Starlight Theatre's history starts in 1925, the year Romania’s Queen Marie paid a visit to Kansas City. To celebrate her arrival, the Kansas City Federation of Music organized a showcase of local talent for the Queen that was also open to the public.

Profits from the showcase were then placed in the city trust and proposals for the location of Kansas City’s outdoor theater began. One suggested site was where Kansas City Art Institute now stands, but area residents disapproved of building such a large structure in their neighborhood. Another possible location was just north of University of Missouri–Kansas City, although these plans were also shelved because officials feared the theater would compete with the newly completed Municipal Auditorium.

After 15 years of proposals, the need for a venue to house celebrations commemorating Kansas City’s 100th birthday sped up the process. A committee was quickly chosen, Swope Park was deemed the location, and construction began in December 1949. On June 3rd, 1950, in a facility not yet fully complete, the historical revue, Thrills of a Century, opened at Starlight Theatre in celebration of Kansas City’s 100th birthday. The show played nightly through July 10. Hundreds of local citizens participated in the pageant, and thousands turned out each night. Show highlights included the staging of the Battle of Westport, and the original locomotive that crossed the Hannibal Bridge 81 years before chugging across the stage on specially built rails.

Following the success of Thrills of a Century, the Starlight Theatre Association of Kansas City, Inc., was formed as a 501(c)(3)nonprofit organization. John A. Moore was elected as the association’s first president, and New York veteran Richard Berger was hired as Starlight’s first producing director, a position he would hold through 1971.

Starlight opened its first Broadway season with the performance of The Desert Song on June 25, 1951.

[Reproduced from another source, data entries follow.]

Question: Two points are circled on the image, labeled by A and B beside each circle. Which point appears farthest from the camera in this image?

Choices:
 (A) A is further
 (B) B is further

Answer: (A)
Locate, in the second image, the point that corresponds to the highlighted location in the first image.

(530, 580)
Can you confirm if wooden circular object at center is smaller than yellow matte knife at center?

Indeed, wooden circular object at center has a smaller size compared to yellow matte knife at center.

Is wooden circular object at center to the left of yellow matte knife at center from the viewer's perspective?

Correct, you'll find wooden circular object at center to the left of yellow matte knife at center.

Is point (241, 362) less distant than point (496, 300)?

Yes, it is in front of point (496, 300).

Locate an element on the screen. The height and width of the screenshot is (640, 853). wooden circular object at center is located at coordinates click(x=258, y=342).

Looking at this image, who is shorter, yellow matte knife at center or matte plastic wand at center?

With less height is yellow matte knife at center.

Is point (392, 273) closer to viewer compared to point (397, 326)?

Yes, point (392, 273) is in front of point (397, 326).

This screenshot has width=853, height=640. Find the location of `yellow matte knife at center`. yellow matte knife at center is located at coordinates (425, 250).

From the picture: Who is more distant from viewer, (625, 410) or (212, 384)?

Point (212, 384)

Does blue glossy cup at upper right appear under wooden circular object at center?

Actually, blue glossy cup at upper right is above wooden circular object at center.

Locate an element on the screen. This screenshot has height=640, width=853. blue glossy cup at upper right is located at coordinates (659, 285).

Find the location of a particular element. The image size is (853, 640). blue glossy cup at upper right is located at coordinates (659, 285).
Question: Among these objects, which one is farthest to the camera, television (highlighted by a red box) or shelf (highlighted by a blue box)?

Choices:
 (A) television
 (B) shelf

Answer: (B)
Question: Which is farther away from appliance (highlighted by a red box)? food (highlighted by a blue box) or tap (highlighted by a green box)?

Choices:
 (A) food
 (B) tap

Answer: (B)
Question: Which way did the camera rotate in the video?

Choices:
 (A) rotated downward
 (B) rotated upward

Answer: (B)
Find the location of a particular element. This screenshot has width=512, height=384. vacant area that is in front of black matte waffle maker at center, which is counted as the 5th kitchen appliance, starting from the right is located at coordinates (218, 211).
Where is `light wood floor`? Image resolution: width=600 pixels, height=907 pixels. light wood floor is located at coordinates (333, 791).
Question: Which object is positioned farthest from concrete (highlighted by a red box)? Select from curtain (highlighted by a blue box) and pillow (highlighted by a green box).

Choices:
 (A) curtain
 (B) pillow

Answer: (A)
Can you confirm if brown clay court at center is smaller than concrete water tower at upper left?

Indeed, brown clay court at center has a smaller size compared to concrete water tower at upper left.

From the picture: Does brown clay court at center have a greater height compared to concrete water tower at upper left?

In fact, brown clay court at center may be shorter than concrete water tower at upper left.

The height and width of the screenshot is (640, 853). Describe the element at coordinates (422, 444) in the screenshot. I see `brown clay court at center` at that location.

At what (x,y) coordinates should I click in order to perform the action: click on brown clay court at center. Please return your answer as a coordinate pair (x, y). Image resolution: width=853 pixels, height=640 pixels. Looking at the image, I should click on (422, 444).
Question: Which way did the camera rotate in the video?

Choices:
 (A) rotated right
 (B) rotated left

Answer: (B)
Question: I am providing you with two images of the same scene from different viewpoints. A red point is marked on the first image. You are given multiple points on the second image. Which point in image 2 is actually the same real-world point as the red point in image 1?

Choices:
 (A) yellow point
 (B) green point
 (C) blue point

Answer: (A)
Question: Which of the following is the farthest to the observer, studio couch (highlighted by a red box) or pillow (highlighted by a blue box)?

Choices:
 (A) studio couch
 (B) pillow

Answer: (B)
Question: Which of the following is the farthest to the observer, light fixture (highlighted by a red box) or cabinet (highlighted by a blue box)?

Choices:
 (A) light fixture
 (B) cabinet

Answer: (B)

In 1958, Jerry Lewis paid for a stage extension that covered the orchestra pit. In the early 1980s, the stage was permanently extended over the orchestra pit, bringing on stage action closer to the audience. This extension lasted until the building of the 10-story Jeannette and Jerome Cohen Community Stage in 2000.

During the 1960s production of the musical Mr. President, President Harry S. Truman made a guest appearance in the opening night show. An attack of appendicitis forced Truman to leave Starlight by ambulance during the intermission.

Starlight is one of two self-producing outdoor theaters in the U.S.

The addition of the Jeannette and Jerome Cohen Community Stage in 2000 made it one of the largest roadhouses in the country. Starlight began presenting major national tours in 2000 to bring more recent and contemporary Broadway musicals to Kansas City.

To provide entertainment year-round to current patrons and new audiences, Starlight created a live indoor theater series called Starlight Indoors that premiered in 2015. It features small comedies, musicals, parodies and other unconventional shows, and is presented inside the heated performance space of Starlight’s Cohen Community Stage House.

==Concerts==
The Starlight was host to a number of concerts.
The Grateful Dead played there on three occasions, once in August 1982, again two years later in July 1984, and the final time on September 3, 1985.